◆ **Requirement A**
Summarize the forum post below in two sentences.
◆ **Requirement B**
Write out, word for word, everything in the forum post below from "i want to buy" down to "time in general?".
Excerpt to read: Begin
Nvidia Sli possible with Jitter / what about Ram limitation / 2ssds for vids?

Tobias Rosenberger's icon

i want to buy a pc which connects permanently to a videowall with 9 full-hd monitors. right now i tested it with one with one nvidia gtx 1080 – i have 3 matrox tripleheads to go dp editions connected to its 3 dp outs and 9 dp cables to the screens. That works fine, but my question is if i could improve that setup if i use a pc with 2 gtx 1080 inbuilt (nvidia sli) – can one instance of max 64bit make use of both at the same time? If yes, could i also get rid of the matrox devices, since every graphic card has 5 outputs (3 x dp, 1 x dvi, 1 x hdmi) – so can i connect the 9 screens + 1 control monitor to the resulting 10 outputs directly? Anybody has experience with such a setup? Or what do you think would be the best graphics solution on pc at this time in general?
Another question:
Max 32bit had some limitations of RAM use – is the same true for Max 64 bit?
Excerpt to read: End
Record set: Begin
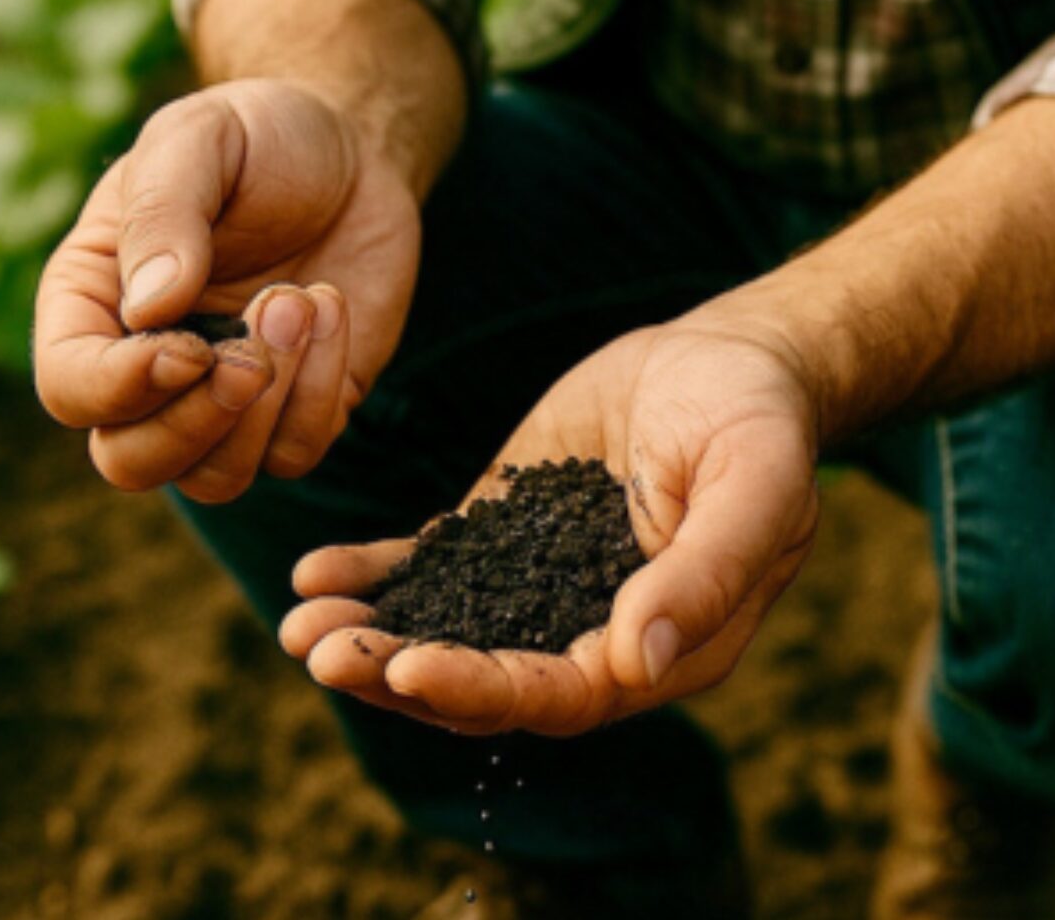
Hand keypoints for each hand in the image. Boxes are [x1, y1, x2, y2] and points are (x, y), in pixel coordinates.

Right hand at [33, 78, 421, 500]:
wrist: (350, 148)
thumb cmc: (257, 136)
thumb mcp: (200, 138)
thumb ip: (165, 211)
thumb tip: (151, 311)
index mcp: (93, 303)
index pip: (71, 389)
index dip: (120, 388)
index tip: (191, 346)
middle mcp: (146, 366)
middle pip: (131, 461)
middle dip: (197, 421)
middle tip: (253, 351)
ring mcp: (221, 397)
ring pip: (215, 479)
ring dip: (266, 409)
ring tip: (302, 300)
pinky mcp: (295, 409)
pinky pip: (295, 452)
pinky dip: (321, 393)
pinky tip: (331, 307)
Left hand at [280, 316, 822, 734]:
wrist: (726, 358)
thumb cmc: (758, 420)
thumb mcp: (754, 484)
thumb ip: (705, 572)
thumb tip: (639, 662)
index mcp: (657, 651)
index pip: (561, 695)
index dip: (484, 688)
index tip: (409, 668)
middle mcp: (589, 636)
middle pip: (483, 680)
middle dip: (397, 675)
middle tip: (317, 650)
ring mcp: (537, 585)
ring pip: (444, 633)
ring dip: (369, 639)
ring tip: (296, 624)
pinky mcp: (501, 534)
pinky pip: (429, 567)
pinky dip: (374, 577)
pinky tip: (314, 571)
Record set: End
◆ **Worked solution A**
The author plans to buy a PC that will stay connected to a videowall of nine full-HD monitors and has tested the setup with one Nvidia GTX 1080 driving three Matrox TripleHead2Go DP Edition units. The author asks whether one instance of Max 64bit could use two GTX 1080 cards in SLI at once, whether the nine screens and a control monitor could then connect directly without the Matrox devices, what the best current PC graphics solution is, and whether Max 64bit shares the RAM limits of Max 32bit.

◆ **Worked solution B**
i want to buy a pc which connects permanently to a videowall with 9 full-hd monitors. right now i tested it with one with one nvidia gtx 1080 – i have 3 matrox tripleheads to go dp editions connected to its 3 dp outs and 9 dp cables to the screens. That works fine, but my question is if i could improve that setup if i use a pc with 2 gtx 1080 inbuilt (nvidia sli) – can one instance of max 64bit make use of both at the same time? If yes, could i also get rid of the matrox devices, since every graphic card has 5 outputs (3 x dp, 1 x dvi, 1 x hdmi) – so can i connect the 9 screens + 1 control monitor to the resulting 10 outputs directly? Anybody has experience with such a setup? Or what do you think would be the best graphics solution on pc at this time in general?